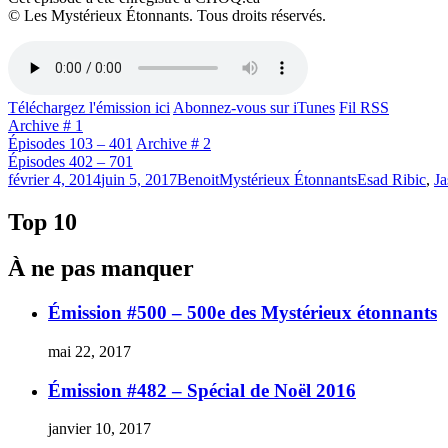
© Les Mystérieux Étonnants. Tous droits réservés.
Téléchargez l'émission ici
Abonnez-vous sur iTunes
Fil RSS
Archive # 1
Épisodes 103 – 401
Archive # 2
Épisodes 402 – 701
Publié
Catégories
Étiquettes
février 4, 2014
juin 5, 2017
Benoit
Mystérieux Étonnants
Esad Ribic
,
J
le
Top 10
À ne pas manquer
Émission #500 – 500e des Mystérieux étonnants
mai 22, 2017
Émission #482 – Spécial de Noël 2016
janvier 10, 2017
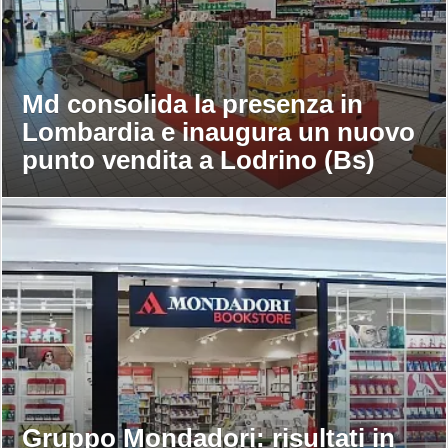
Md consolida la presenza in
Lombardia e inaugura un nuovo
punto vendita a Lodrino (Bs)
Gruppo Mondadori: risultati in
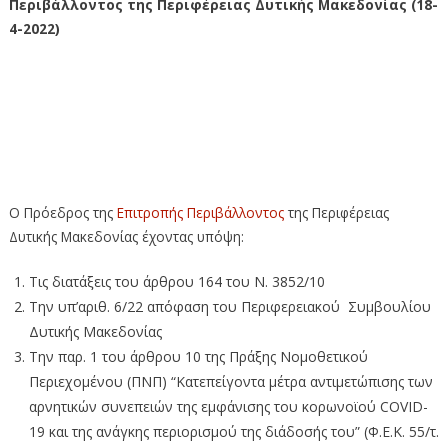
Περιβάλλοντος της Περιφέρειας Δυτικής Μακεδονίας (18-
4-2022)
Πρόσκληση στην 4η συνεδρίαση της Επιτροπής
Περιβάλλοντος της Περιφέρειας Δυτικής Μακεδονίας (18-
4-2022) – Πρόσκληση στην 4η συνεδρίαση της Επιτροπής
Περιβάλλοντος της Περιφέρειας Δυτικής Μακεδονίας (18-
4-2022)
Ο Πρόεδρος της
Επιτροπής Περιβάλλοντος
της Περιφέρειας
Δυτικής Μακεδονίας έχοντας υπόψη:
Τις διατάξεις του άρθρου 164 του Ν. 3852/10
Την υπ’αριθ. 6/22 απόφαση του Περιφερειακού Συμβουλίου
Δυτικής Μακεδονίας
Την παρ. 1 του άρθρου 10 της Πράξης Νομοθετικού
Περιεχομένου (ΠΝΠ) “Κατεπείγοντα μέτρα αντιμετώπισης των
αρνητικών συνεπειών της εμφάνισης του κορωνοϊού COVID-
19 και της ανάγκης περιορισμού της διάδοσής του” (Φ.Ε.Κ. 55/τ.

━━━

→ **WHAT THIS TASK INVOLVES**
Each line with "Mystérieux" in it must be identified and copied from the material.

→ **RESULT**
© Les Mystérieux Étonnants. Tous droits réservés.
Mystérieux Étonnants
Émission #500 – 500e des Mystérieux étonnants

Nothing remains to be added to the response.